### Exercise prompt
Write the next part of the forum thread on returning several values from an R function, starting right after its last line.
== Document extract
Usually I wrap the output into a list, which is very flexible (you can have any combination of numbers, strings, vectors, matrices, arrays, lists, objects int he output)
so like:
func2<-function(input) {
a<-input+1
b<-input+2
output<-list(a,b)
return(output)
}
output<-func2(5)
for (i in output) {
print(i)
}
[1] 6
[1] 7
I put together an R package zeallot to tackle this problem. zeallot includes a multiple assignment or unpacking assignment operator, %<-%. The LHS of the operator is any number of variables to assign, built using calls to c(). The RHS of the operator is a vector, list, data frame, date object, or any custom object with an implemented destructure method (see ?zeallot::destructure).
Here are a handful of examples based on the original post,
library(zeallot)
functionReturningTwoValues <- function() {
return(c(1, 2))
}
c(a, b) %<-% functionReturningTwoValues()
a # 1
b # 2
functionReturningListOfValues <- function() {
return(list(1, 2, 3))
}
c(d, e, f) %<-% functionReturningListOfValues()
d # 1
e # 2
f # 3
functionReturningNestedList <- function() {
return(list(1, list(2, 3)))
}
c(f, c(g, h)) %<-% functionReturningNestedList()
f # 1
g # 2
h # 3
functionReturningTooManyValues <- function() {
return(as.list(1:20))
}
c(i, j, ...rest) %<-% functionReturningTooManyValues()
i # 1
j # 2
rest # list(3, 4, 5, ..)
Check out the package vignette for more information and examples.
functionReturningTwoValues <- function() {
results <- list()
results$first <- 1
results$second <-2
return(results)
}
a <- functionReturningTwoValues()
I think this works.
There's no right answer to this question. I really depends on what you're doing with the data. In the simple example above, I would strongly suggest:
Keep things as simple as possible.
Wherever possible, it's a best practice to keep your functions vectorized. That provides the greatest amount of flexibility and speed in the long run.
Is it important that the values 1 and 2 above have names? In other words, why is it important in this example that 1 and 2 be named a and b, rather than just r[1] and r[2]? One important thing to understand in this context is that a and b are also both vectors of length 1. So you're not really changing anything in the process of making that assignment, other than having 2 new vectors that don't need subscripts to be referenced:
> r <- c(1,2)
> a <- r[1]
> b <- r[2]
> class(r)
[1] "numeric"
> class(a)
[1] "numeric"
> a
[1] 1
> a[1]
[1] 1
You can also assign the names to the original vector if you would rather reference the letter than the index:
> names(r) <- c("a","b")
> names(r)
[1] "a" "b"
> r["a"]
a
1
[Edit] Given that you will be applying min and max to each vector separately, I would suggest either using a matrix (if a and b will be the same length and the same data type) or data frame (if a and b will be the same length but can be different data types) or else use a list like in your last example (if they can be of differing lengths and data types).
> r <- data.frame(a=1:4, b=5:8)
> r
a b
1 1 5
2 2 6
3 3 7
4 4 8
> min(r$a)
[1] 1
> max(r$b)
[1] 8
If you want to return the output of your function to the Global Environment, you can use list2env, like in this example:
myfun <- function(x) { a <- 1:x
b <- 5:x
df <- data.frame(a=a, b=b)
====
== Dataset records
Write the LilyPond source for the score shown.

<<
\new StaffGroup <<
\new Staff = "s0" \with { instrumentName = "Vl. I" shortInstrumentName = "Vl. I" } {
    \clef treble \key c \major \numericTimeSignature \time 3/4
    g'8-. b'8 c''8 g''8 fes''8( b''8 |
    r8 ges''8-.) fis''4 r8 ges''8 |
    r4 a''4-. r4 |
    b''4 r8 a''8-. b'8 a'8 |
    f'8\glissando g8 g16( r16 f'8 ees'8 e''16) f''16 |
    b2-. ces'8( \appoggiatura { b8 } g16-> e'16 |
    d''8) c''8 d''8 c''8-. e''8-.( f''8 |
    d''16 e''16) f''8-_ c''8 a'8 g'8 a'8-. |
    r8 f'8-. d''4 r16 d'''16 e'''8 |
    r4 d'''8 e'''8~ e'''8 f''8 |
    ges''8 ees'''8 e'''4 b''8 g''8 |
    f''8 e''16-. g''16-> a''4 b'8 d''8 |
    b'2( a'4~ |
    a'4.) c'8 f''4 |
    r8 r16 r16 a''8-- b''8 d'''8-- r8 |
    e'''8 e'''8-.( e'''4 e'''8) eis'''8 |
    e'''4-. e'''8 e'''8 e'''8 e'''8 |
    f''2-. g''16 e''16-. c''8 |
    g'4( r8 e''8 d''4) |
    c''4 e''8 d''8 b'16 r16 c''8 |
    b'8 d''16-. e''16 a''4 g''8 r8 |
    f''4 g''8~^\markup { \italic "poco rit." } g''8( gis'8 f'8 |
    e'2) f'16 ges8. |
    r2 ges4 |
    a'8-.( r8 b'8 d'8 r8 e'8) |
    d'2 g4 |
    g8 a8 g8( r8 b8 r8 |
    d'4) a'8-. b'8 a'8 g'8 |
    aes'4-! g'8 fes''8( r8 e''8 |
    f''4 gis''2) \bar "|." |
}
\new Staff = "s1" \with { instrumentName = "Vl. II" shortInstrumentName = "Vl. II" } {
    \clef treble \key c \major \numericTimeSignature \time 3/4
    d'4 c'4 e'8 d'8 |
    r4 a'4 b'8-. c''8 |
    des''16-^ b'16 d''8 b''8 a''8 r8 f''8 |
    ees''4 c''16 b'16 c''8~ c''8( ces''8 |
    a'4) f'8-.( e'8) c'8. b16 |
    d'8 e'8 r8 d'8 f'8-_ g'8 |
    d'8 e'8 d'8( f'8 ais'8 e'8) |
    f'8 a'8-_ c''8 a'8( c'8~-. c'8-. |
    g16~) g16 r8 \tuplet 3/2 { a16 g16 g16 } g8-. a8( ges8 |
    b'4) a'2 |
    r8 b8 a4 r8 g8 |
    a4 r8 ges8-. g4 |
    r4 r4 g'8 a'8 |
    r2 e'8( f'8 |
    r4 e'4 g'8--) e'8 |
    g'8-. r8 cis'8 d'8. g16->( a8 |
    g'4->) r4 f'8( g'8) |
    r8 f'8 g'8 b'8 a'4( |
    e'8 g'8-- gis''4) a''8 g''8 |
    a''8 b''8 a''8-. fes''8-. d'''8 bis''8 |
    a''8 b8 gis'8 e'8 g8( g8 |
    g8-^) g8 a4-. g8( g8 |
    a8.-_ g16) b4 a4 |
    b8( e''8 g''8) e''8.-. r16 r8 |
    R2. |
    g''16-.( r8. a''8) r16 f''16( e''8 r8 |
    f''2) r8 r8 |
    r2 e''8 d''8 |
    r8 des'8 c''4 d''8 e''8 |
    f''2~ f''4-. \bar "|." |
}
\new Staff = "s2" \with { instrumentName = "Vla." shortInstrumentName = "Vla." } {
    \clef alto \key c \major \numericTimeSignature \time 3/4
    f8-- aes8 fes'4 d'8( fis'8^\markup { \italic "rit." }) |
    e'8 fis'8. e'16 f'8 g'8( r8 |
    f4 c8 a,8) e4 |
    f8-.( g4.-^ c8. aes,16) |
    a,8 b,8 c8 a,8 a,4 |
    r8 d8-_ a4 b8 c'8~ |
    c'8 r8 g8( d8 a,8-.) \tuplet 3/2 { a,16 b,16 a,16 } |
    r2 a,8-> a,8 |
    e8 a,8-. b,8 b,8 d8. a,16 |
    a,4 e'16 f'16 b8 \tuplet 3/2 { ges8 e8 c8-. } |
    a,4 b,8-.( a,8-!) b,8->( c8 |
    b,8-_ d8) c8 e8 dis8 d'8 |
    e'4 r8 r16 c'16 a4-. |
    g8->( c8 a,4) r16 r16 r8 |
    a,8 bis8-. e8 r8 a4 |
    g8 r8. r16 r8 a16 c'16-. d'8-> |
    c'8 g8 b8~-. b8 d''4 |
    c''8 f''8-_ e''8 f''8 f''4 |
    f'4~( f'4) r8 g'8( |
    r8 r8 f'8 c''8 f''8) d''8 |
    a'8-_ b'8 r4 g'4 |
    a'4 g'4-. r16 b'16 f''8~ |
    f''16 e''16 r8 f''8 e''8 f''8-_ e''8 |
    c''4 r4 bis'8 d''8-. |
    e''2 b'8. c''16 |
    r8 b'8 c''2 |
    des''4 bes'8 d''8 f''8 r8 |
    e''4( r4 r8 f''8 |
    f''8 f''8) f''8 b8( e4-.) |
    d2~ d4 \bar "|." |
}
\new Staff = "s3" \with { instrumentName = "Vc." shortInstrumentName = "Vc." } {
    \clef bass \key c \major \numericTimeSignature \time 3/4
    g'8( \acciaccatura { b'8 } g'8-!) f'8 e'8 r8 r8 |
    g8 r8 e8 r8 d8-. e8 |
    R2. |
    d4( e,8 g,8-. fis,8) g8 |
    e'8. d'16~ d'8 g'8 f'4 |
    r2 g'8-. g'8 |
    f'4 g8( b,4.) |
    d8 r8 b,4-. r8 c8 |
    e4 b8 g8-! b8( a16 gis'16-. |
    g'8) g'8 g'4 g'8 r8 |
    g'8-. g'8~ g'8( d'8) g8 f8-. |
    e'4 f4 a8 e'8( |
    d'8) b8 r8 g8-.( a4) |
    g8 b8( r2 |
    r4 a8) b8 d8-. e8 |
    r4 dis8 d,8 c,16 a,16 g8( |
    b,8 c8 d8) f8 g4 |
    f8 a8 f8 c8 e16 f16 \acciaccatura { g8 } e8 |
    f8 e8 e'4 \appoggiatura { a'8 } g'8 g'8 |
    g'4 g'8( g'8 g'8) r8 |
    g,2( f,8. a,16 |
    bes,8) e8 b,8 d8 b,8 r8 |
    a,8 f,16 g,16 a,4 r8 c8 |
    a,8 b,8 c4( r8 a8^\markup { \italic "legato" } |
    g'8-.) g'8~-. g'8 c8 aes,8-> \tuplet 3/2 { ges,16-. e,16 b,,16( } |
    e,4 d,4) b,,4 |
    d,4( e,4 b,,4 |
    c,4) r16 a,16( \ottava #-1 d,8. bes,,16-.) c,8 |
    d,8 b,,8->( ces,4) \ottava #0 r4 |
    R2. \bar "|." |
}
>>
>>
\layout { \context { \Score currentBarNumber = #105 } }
====
### Exercise response
newList <- list("my_obj1" = a, "my_obj2" = b, "myDF"=df)
list2env(newList ,.GlobalEnv)
}
myfun(3)
This function will create three objects in your Global Environment:
> my_obj1
[1] 1 2 3
> my_obj2
[1] 5 4 3
> myDF
a b
1 1 5
2 2 4
3 3 3
Lists seem perfect for this purpose. For example within the function you would have
x = desired_return_value_1 # (vector, matrix, etc)
y = desired_return_value_2 # (vector, matrix, etc)
returnlist = list(x,y...)
} # end of function
main program
x = returnlist[[1]]
y = returnlist[[2]]
Yes to your second and third questions -- that's what you need to do as you cannot have multiple 'lvalues' on the left of an assignment.
How about using assign?
functionReturningTwoValues <- function(a, b) {
assign(a, 1, pos=1)
assign(b, 2, pos=1)
}
You can pass the names of the variable you want to be passed by reference.
> functionReturningTwoValues('a', 'b')
> a
[1] 1
> b
[1] 2
If you need to access the existing values, the converse of assign is get.
[A]
If each of foo and bar is a single number, then there's nothing wrong with c(foo,bar); and you can also name the components: c(Foo=foo,Bar=bar). So you could access the components of the result 'res' as res[1], res[2]; or, in the named case, as res["Foo"], res["BAR"].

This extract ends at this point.